Mowat is the widow of Canadian author Farley Mowat whose books included Lost in the Barrens, Owls in the Family and Never Cry Wolf. Farley passed away in 2014 at the age of 92. Now, a year and a half later, Mowat is reflecting on their life together and how she’d like to see her husband represented to future generations.
“I like to see any mention of Farley continue on,” says Mowat. ”I hope his work will go on for a long time.”
This task of looking back on their time together not only includes going through some of Farley’s possessions and choosing what will be donated to archives, but re-reading her own work now that Travels with Farley is being republished by Pottersfield Press.
“I think other people will have things to say about his life and work, after all he did write over 40 books, [but] I think this [the memoir] just adds one more reflection of his life,” says Mowat.

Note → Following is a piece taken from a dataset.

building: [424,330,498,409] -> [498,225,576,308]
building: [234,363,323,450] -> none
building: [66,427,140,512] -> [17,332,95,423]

The book, which was first published in 2005, is a follow-up to The Outport People, which followed the couple’s life in Newfoundland. As with The Outport People, Travels with Farley is an intimate look at the people, places and events that shaped the Mowats. Instead of Newfoundland, it focuses on the Magdalen Islands in the Gulf of St. Lawrence. While there were positives and negative aspects of living in such a small, isolated place, the islands eventually became a home and a source inspiration for both writers.
While Mowat notes that due to Farley’s passing some phrases had to be changed from “We” to “I,” the work remains as relevant as ever.
“I think it stands the test of time, quite frankly. What I had to say about certain places and people is still valid,” she says. “If you write something about a historic period and if you tell a story truthfully and well, it endures.”
Mowat also notes that there are number of other important moments and adventures from their almost 50 year marriage she could have written about. However, due to concerns of length, she did have to be selective about what to include in the book.
“If I wrote down every trip we ever took, the book would be 5000 pages,” she says. “So I had to whittle it down to certain places we lived and travelled. I wanted to write about the Magdalen Islands because no one knows much about it, or that’s what I found.”
Overall no matter what its impact during the re-release, Mowat hopes that new readers enjoy Travels with Farley as much as she has looking back on it years later.
“My reflections on my life with him are still interesting to me and I hope they interest other people as well,” she says.
Along with Travels with Farley and The Outport People, Claire Mowat’s books include Pomp and Circumstances, The Girl from Away, The French Isles and Last Summer in Louisbourg.